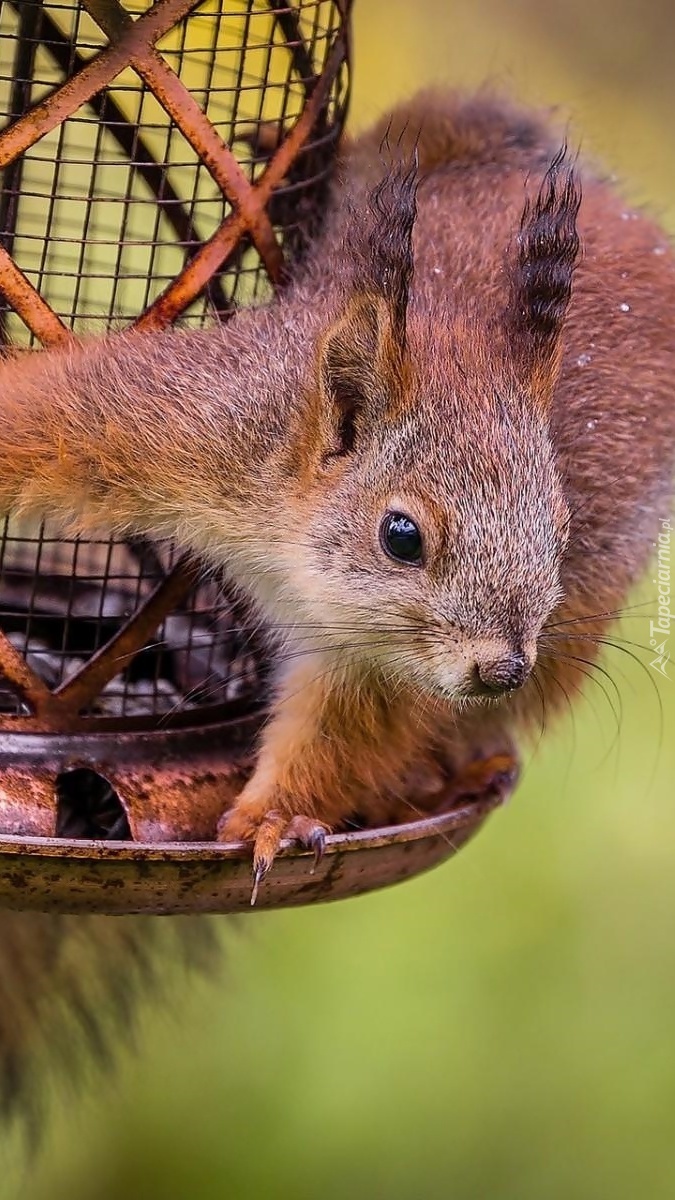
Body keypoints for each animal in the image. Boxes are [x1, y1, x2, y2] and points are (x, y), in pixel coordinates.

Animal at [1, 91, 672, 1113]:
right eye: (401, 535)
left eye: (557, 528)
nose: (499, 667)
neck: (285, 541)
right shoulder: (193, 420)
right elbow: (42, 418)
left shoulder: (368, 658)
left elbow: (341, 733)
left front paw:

» Exercise aim:
Could you give the listing again exactly as it stands, minus any pictures?

» Output:
Body keypoints for each animal in the image. Boxes are [x1, y1, x2, y2] and points are (x, y), in pixel coordinates.

Animal at [1, 91, 672, 1113]:
right eye: (401, 535)
left eye: (557, 528)
nose: (499, 667)
neck: (285, 541)
right shoulder: (193, 420)
right elbow: (42, 418)
left shoulder: (368, 658)
left elbow: (341, 733)
left front paw:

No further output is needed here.